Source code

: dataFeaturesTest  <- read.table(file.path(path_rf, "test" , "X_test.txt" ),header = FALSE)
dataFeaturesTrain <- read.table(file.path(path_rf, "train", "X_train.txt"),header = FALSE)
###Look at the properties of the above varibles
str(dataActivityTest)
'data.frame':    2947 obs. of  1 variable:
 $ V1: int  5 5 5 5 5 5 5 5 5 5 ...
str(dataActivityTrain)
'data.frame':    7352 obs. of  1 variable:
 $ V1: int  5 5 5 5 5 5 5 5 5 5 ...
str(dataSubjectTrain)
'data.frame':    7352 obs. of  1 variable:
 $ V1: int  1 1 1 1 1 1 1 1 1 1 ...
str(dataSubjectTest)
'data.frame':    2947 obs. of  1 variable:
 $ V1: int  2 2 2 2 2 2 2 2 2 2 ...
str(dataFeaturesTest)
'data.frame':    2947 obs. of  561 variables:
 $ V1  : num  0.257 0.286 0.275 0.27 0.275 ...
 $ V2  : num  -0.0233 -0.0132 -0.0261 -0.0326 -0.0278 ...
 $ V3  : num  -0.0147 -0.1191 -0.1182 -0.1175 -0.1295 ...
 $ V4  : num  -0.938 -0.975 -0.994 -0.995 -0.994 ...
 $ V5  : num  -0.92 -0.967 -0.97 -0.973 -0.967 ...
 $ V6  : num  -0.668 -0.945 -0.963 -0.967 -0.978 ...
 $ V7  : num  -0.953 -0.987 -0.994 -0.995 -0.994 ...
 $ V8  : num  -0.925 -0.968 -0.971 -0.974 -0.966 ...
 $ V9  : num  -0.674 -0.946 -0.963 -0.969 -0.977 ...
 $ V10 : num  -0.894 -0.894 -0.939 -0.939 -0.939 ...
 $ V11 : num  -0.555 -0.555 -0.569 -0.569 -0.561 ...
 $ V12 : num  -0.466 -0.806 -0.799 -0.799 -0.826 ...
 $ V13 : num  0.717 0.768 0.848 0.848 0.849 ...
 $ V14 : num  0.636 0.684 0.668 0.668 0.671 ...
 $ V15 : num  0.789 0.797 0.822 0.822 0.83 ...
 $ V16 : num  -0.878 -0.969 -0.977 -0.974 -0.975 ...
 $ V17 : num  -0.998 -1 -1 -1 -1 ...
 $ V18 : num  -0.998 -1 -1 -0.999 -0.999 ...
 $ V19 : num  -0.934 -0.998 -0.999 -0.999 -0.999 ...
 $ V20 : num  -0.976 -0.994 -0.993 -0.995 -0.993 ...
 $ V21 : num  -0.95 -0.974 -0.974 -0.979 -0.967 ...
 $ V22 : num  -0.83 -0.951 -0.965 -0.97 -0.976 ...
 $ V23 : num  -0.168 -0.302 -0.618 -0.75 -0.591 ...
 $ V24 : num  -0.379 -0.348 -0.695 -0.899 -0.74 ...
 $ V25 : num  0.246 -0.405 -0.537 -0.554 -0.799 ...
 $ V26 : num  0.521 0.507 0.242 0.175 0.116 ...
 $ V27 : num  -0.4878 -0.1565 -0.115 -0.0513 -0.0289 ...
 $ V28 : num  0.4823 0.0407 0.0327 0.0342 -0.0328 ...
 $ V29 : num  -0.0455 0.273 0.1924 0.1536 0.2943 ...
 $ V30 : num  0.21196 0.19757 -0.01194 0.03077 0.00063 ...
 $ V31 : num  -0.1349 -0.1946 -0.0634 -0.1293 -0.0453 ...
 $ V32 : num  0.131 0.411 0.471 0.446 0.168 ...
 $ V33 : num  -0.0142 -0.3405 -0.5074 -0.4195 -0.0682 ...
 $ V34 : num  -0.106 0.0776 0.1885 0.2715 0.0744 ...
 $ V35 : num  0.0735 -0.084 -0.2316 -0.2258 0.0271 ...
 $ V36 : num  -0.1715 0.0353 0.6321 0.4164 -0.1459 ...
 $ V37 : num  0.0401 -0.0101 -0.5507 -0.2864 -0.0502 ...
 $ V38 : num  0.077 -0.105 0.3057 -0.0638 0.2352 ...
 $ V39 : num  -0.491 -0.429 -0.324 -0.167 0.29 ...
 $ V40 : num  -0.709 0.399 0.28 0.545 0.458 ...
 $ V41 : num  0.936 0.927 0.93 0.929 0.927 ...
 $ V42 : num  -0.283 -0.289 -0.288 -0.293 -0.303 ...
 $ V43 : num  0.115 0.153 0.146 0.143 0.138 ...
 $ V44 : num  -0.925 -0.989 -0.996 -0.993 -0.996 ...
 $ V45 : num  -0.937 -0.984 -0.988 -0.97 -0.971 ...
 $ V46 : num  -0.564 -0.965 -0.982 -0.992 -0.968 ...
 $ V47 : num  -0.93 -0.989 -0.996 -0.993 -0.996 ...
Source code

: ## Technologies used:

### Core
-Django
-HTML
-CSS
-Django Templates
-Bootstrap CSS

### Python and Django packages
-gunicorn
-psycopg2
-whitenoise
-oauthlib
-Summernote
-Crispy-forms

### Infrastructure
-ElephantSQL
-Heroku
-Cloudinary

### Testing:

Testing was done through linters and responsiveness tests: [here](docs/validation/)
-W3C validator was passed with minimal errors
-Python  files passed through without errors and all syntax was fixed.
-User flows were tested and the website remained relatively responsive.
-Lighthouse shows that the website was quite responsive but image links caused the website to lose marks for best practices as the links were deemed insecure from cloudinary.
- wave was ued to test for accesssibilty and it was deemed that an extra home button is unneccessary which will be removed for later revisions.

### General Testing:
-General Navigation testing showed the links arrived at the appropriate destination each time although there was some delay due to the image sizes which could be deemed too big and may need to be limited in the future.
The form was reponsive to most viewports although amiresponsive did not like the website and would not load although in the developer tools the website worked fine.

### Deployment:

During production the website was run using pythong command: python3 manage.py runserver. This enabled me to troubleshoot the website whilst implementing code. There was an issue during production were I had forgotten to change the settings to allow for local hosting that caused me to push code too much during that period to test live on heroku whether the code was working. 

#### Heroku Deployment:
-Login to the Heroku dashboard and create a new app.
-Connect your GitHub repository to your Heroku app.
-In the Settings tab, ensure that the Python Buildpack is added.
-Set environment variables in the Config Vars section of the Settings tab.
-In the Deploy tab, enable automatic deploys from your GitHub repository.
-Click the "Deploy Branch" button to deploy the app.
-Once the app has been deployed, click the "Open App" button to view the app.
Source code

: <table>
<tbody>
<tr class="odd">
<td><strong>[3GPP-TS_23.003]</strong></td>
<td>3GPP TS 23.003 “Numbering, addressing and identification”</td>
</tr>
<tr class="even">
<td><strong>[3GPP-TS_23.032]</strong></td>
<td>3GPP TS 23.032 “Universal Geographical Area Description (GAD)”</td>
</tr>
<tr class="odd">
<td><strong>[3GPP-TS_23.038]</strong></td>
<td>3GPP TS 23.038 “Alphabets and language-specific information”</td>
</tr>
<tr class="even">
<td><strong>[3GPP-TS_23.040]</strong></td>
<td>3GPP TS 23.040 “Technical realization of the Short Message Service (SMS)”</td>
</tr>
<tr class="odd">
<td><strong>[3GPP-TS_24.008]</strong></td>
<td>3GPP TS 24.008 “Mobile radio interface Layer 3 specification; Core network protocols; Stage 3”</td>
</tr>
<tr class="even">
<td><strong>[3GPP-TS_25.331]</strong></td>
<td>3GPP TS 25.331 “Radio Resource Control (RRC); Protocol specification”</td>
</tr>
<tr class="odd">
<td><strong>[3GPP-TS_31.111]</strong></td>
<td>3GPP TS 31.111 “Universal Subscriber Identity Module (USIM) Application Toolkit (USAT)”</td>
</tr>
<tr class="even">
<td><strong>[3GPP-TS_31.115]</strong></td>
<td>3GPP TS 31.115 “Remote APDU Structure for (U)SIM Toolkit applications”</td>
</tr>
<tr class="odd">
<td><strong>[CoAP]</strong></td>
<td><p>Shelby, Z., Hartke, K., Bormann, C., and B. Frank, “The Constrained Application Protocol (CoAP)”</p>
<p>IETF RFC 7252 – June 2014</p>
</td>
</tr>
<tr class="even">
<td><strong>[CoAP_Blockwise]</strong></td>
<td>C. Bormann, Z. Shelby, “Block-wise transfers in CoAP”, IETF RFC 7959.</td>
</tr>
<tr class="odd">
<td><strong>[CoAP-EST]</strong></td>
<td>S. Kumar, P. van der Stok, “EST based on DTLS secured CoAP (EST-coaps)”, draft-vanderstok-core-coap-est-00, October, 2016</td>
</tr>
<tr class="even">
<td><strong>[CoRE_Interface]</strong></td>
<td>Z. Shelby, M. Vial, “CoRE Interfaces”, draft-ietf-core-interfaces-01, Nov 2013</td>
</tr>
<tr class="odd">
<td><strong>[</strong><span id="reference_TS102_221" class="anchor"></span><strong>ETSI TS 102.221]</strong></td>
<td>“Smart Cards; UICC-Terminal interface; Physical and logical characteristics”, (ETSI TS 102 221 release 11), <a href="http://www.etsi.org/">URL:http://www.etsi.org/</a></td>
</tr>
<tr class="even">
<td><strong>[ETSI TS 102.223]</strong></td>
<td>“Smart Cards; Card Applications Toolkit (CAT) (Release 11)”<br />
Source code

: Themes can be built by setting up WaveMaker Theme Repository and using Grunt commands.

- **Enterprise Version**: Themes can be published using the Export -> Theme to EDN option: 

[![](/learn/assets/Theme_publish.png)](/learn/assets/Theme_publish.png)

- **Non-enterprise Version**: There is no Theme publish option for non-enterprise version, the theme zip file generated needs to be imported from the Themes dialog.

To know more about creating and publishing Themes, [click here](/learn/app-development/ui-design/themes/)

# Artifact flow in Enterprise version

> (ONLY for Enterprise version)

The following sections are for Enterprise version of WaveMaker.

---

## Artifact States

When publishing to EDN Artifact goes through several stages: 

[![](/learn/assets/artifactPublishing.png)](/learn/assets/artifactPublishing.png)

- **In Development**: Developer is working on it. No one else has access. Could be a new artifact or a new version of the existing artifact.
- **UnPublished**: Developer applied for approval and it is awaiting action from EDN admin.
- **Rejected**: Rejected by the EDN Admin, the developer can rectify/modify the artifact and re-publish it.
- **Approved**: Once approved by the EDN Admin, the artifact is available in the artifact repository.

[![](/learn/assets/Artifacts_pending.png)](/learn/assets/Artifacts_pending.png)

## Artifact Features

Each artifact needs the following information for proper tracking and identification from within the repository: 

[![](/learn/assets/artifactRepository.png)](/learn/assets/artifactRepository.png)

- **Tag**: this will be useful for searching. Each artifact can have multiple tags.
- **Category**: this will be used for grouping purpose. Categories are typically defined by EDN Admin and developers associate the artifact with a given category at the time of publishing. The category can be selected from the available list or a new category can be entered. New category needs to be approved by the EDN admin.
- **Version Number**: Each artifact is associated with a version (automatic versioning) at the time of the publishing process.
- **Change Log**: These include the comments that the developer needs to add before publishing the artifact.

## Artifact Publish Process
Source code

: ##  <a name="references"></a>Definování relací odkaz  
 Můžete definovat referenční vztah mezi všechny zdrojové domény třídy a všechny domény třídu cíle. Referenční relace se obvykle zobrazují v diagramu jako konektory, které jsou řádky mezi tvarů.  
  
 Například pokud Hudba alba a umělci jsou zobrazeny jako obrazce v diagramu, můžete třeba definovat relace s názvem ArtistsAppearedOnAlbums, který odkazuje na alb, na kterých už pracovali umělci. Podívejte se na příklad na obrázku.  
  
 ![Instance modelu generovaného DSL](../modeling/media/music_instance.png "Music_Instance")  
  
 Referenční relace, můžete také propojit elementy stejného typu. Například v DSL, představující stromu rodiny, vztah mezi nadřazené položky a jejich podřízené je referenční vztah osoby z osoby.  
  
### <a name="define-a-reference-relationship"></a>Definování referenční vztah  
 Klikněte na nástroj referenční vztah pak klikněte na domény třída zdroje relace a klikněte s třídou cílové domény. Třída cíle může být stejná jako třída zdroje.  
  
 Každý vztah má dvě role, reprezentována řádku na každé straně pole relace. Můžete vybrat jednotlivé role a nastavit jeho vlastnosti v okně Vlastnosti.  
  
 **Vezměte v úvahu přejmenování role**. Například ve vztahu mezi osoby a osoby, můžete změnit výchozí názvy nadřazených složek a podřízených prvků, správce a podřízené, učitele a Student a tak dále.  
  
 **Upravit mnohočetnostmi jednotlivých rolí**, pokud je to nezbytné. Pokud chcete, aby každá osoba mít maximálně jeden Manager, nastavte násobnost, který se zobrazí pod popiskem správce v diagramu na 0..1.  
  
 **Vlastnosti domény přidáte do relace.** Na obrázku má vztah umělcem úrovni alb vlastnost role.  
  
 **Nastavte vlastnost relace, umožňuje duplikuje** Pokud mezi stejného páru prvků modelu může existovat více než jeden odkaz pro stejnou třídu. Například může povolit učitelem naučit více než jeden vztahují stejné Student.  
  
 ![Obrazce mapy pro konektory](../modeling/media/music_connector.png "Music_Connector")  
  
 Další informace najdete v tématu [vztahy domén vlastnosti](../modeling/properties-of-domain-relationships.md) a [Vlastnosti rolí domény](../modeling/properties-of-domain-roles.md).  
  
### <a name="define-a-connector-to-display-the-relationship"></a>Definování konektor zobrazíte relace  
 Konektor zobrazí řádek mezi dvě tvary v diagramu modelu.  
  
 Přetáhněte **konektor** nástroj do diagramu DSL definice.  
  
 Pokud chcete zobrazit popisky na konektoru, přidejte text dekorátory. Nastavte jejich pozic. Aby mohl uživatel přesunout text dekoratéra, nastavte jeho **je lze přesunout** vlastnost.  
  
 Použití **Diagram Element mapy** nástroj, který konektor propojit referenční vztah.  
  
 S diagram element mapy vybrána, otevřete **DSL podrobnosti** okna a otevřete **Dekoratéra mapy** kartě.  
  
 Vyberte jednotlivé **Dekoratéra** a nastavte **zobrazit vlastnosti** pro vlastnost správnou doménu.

━━━━━━━━

EXERCISE
State how many lines of the listing contain the string "media". Give only the number.

ANSWER BELOW
2